Chairwoman Wasserman Shultz Statement at Army Installations and Quality of Life Hearing

2022-05-12 11:17

Congresswoman Debbie Wasserman Schultz (D-FL), Chair of the Military Construction, Veterans Affairs, and Related Agencies Appropriations Subcommittee, delivered the following remarks at the Army Installations and Quality of Life Hearing: 

Good morning. Today, we welcome Army installations officials and Senior Enlisted personnel to discuss the fiscal year 2023 budget, quality of life issues, as well as receive an update on installations. 

Today we have before us:

  • 1. Ms. Rachel Jacobson, Assistant Secretary of the Army for Installations, Energy and Environment, 
  • 2. Lieutenant General Jason T. Evans, Deputy Chief of Staff of the Army for Installations Management, and 
  • 3. Sergeant Major Michael A. Grinston, Sergeant Major of the Army. 

Thank you all for joining us today to testify about some very critical issues. We certainly have a lot to discuss.

Today, we look forward to engaging with the Department of the Army on a host of important subjects that impact our soldiers. 

I was very pleased that the fiscal year 2023 President’s budget request was delivered to Congress early enough to allow us to discuss the request in-depth at this year’s hearing. 

I was also happy to see the fiscal year 2023 request is larger than what we saw as an inadequate request last year. 

However, as with the other Services, I am once again concerned with what has now become a tradition of the budget request looking to reduce the funding of military construction compared to the previous year’s enacted levels.

This trend not only directly impacts the mission readiness of our forces, but also the quality of life of servicemembers and their families.

The fiscal year 2023 budget request for the Department of the Army is $1.85 billion, which is $1.2 billion less than the fiscal year 2022 enacted level of $3.1 billion. That is an unacceptable 39 percent cut.

I recognize that the fiscal year 2022 spending bill offered a particularly high mark compared to recent years. However, with so much important MilCon work to be done, higher funding should be the norm, not the anomaly. 

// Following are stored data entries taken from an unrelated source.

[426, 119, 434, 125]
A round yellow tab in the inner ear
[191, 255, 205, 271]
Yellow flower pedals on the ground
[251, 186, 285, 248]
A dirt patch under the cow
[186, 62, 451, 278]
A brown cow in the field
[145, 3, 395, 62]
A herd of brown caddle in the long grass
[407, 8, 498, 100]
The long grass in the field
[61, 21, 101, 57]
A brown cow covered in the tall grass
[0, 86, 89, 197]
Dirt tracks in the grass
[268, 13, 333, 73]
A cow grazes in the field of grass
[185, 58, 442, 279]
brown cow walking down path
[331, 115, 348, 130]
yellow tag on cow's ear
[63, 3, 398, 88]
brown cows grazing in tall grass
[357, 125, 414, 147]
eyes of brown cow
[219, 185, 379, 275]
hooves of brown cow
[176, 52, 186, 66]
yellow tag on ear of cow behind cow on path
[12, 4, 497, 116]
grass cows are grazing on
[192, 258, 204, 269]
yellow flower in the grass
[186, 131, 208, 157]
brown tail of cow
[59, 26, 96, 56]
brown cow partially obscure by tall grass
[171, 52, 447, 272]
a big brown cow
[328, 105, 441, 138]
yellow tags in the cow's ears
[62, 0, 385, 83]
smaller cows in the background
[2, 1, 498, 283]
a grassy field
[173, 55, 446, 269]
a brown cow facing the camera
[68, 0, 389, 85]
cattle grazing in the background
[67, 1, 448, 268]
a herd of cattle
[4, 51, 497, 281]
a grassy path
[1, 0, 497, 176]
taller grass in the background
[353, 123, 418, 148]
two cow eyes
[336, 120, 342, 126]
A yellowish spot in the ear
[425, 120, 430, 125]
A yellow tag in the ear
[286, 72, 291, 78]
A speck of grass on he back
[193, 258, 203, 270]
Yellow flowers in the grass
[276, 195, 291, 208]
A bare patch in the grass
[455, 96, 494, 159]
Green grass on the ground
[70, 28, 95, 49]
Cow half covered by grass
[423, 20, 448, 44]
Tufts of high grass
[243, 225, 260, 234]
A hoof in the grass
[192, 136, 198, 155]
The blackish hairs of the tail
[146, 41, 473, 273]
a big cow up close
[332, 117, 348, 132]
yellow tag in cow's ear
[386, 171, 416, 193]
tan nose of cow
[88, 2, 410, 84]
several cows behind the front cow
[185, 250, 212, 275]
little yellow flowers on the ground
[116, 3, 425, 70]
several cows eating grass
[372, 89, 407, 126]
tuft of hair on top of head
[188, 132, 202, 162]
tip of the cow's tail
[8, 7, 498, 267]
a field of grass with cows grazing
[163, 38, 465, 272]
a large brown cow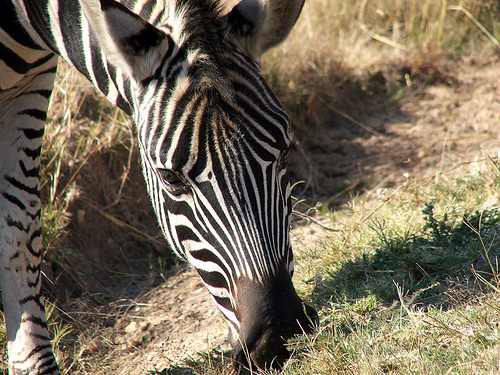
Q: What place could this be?
A: It is a field.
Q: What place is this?
A: It is a field.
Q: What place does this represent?
A: It represents the field.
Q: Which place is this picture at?
A: It is at the field.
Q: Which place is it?
A: It is a field.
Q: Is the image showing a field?
A: Yes, it is showing a field.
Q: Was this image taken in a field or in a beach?
A: It was taken at a field.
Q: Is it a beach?
A: No, it is a field.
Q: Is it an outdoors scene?
A: Yes, it is outdoors.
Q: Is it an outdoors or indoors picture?
A: It is outdoors.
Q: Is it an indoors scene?
A: No, it is outdoors.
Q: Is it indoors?
A: No, it is outdoors.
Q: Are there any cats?
A: No, there are no cats.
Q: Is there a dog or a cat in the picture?
A: No, there are no cats or dogs.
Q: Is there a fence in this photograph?
A: No, there are no fences.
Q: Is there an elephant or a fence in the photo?
A: No, there are no fences or elephants.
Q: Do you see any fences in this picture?
A: No, there are no fences.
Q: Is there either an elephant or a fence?
A: No, there are no fences or elephants.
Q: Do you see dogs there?
A: No, there are no dogs.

I shouldn’t have to remind everyone, that the military’s own estimate is that 30 percent of our military infrastructure is in fair or poor condition. 

Even though Defense spending overall is increased every single year, military construction somehow gets left in the basement.

MilCon is so much more than building new firing ranges and forts. It’s providing resilient, state-of-the-art facilities that can weather increasingly destructive storms. It’s reducing our carbon footprint and combatting climate change. It’s building child development centers and hospitals. It’s cleaning up the environmental messes our bases have left behind. It’s providing quality housing for our servicemembers and their families – ensuring military readiness. 

Reducing military construction funding, when there is an overwhelming backlog of required priorities is not only a threat to our nation’s security, but also bad government.  

However, this hearing will go beyond just this fiscal year’s budget request. 

Today, the subcommittee also looks forward to discussing quality of life issues and an update on installations. 

Sexual assault is still rampant across all Services, including the Army, which has the highest rate of assault reports. The subcommittee will seek out answers as to why it’s still such a significant problem and what the Army is doing to remedy it. 

We’ll talk about child development centers (CDCs), which strive to provide young children of our servicemembers safe and comfortable childcare, and yet they are still not receiving the attention they deserve from the Department.

We will look for explanations as to why privatized housing continues to struggle with oversight and quality assurance, including the ongoing fraud scandal by one of its leading housing companies, and ask what the Army is doing to ensure it supports its servicemembers while holding its housing partners accountable.  

We’ll discuss what the Army is doing to protect its servicemembers in threatening locations and how it is improving its policies for those servicemembers who are becoming parents. 

Additionally, we look forward to hearing how the Army is addressing the ongoing remediation of PFAS contamination and the transfer of closed installations to their local communities. 

Obviously, we have many important issues to discuss. As is the ongoing mission of the subcommittee, this hearing is yet another great opportunity to identify how we can do more to serve those who serve us. 

We look forward to a candid, productive conversation.

And now, I would like to recognize my friend and colleague, Ranking Member Judge Carter, for his opening remarks.